TASK TO CARRY OUT:
Please turn the lines running from the start of the rows through the line containing "apparent social grace." into a JSON list of strings, one string per line, with blank lines and pictures left out.

Collection entries:
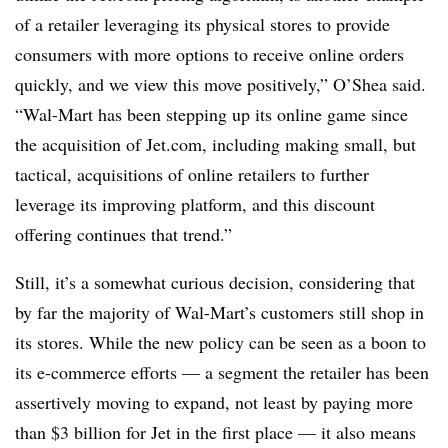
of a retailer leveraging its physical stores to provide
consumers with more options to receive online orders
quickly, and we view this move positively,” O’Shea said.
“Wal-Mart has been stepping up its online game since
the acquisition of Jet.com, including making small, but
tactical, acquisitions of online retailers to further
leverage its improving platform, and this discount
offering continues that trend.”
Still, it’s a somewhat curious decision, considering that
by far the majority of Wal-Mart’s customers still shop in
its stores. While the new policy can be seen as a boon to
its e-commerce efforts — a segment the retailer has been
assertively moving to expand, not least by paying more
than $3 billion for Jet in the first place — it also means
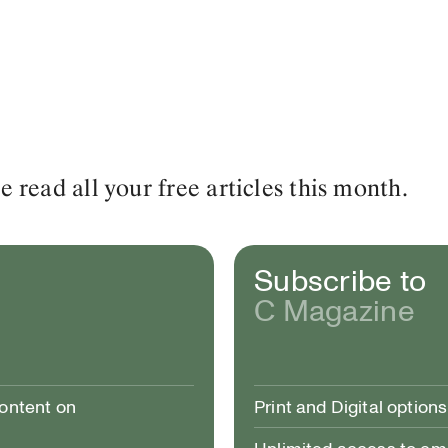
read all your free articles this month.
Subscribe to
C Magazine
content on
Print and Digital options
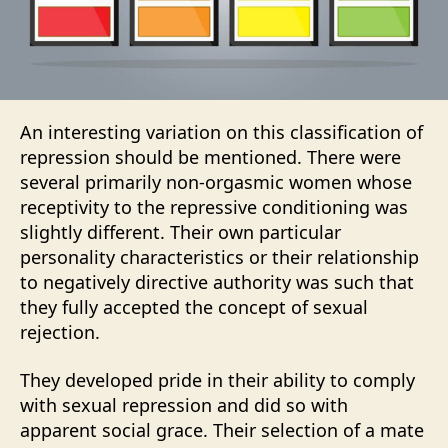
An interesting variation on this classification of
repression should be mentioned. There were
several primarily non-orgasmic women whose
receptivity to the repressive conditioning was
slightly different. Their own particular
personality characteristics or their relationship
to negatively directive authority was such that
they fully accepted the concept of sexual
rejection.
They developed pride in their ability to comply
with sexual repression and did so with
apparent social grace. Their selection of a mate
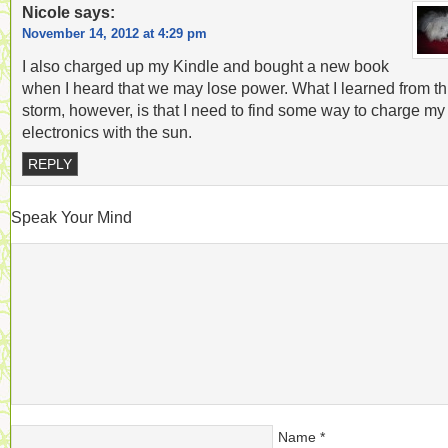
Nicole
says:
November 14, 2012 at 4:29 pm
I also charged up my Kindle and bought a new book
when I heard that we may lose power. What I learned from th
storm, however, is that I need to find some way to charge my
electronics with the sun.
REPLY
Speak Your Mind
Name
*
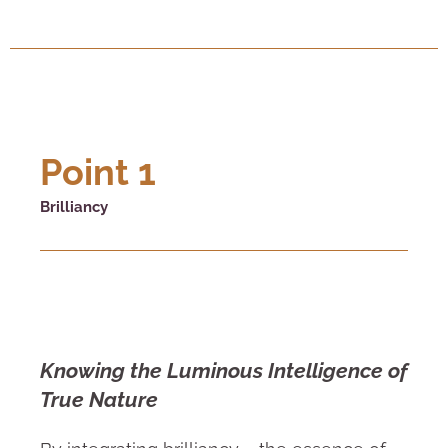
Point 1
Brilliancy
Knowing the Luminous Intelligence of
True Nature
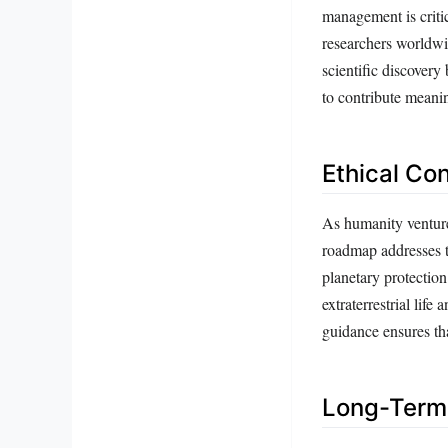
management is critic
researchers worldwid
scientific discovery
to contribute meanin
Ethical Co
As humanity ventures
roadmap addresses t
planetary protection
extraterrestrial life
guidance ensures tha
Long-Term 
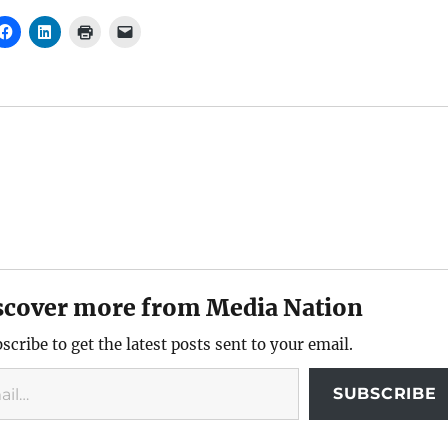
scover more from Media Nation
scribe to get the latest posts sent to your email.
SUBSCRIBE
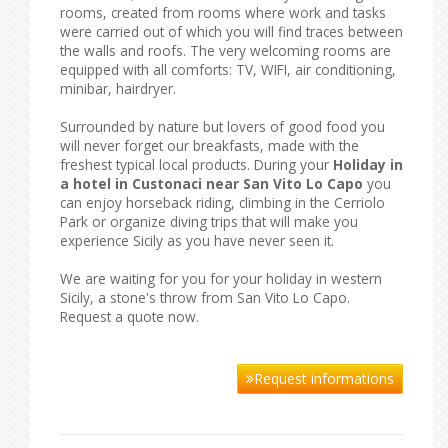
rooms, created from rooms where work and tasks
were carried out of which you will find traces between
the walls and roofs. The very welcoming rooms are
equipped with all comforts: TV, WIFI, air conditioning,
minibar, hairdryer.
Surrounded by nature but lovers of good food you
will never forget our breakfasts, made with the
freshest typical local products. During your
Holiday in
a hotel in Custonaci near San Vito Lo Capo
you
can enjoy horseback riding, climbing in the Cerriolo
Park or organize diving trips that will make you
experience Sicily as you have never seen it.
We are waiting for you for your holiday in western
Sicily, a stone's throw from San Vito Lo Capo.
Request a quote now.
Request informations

RESULT OF THE TASK:
[
  "of a retailer leveraging its physical stores to provide",
  "consumers with more options to receive online orders",
  "quickly, and we view this move positively,” O’Shea said.",
  "“Wal-Mart has been stepping up its online game since",
  "the acquisition of Jet.com, including making small, but",
  "tactical, acquisitions of online retailers to further",
  "leverage its improving platform, and this discount",
  "offering continues that trend.”",
  "Still, it’s a somewhat curious decision, considering that",
  "by far the majority of Wal-Mart’s customers still shop in",
  "its stores. While the new policy can be seen as a boon to",
  "its e-commerce efforts — a segment the retailer has been",
  "assertively moving to expand, not least by paying more",
  "than $3 billion for Jet in the first place — it also means",
  "read all your free articles this month.",
  "Subscribe to",
  "C Magazine",
  "content on",
  "Print and Digital options",
  "An interesting variation on this classification of",
  "repression should be mentioned. There were",
  "several primarily non-orgasmic women whose",
  "receptivity to the repressive conditioning was",
  "slightly different. Their own particular",
  "personality characteristics or their relationship",
  "to negatively directive authority was such that",
  "they fully accepted the concept of sexual",
  "rejection.",
  "They developed pride in their ability to comply",
  "with sexual repression and did so with",
  "apparent social grace. Their selection of a mate"
]